PROBLEM DETAILS> Output every entry verbatim.

=-=-=-=-=

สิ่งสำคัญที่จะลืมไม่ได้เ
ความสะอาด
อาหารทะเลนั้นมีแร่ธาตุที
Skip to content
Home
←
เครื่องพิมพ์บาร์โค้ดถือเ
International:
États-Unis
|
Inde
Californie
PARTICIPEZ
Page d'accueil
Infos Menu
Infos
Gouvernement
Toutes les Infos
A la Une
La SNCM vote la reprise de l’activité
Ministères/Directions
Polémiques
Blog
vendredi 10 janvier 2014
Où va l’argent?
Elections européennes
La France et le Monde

=-=-=-=-=

TASK SOLUTION>
สิ่งสำคัญที่จะลืมไม่ได้เ
ความสะอาด
อาหารทะเลนั้นมีแร่ธาตุที
Skip to content
Home
←
เครื่องพิมพ์บาร์โค้ดถือเ
International:
États-Unis
|
Inde
Californie
PARTICIPEZ
Page d'accueil
Infos Menu
Infos
Gouvernement
Toutes les Infos
A la Une
La SNCM vote la reprise de l’activité
Ministères/Directions
Polémiques
Blog
vendredi 10 janvier 2014
Où va l’argent?
Elections européennes
La France et le Monde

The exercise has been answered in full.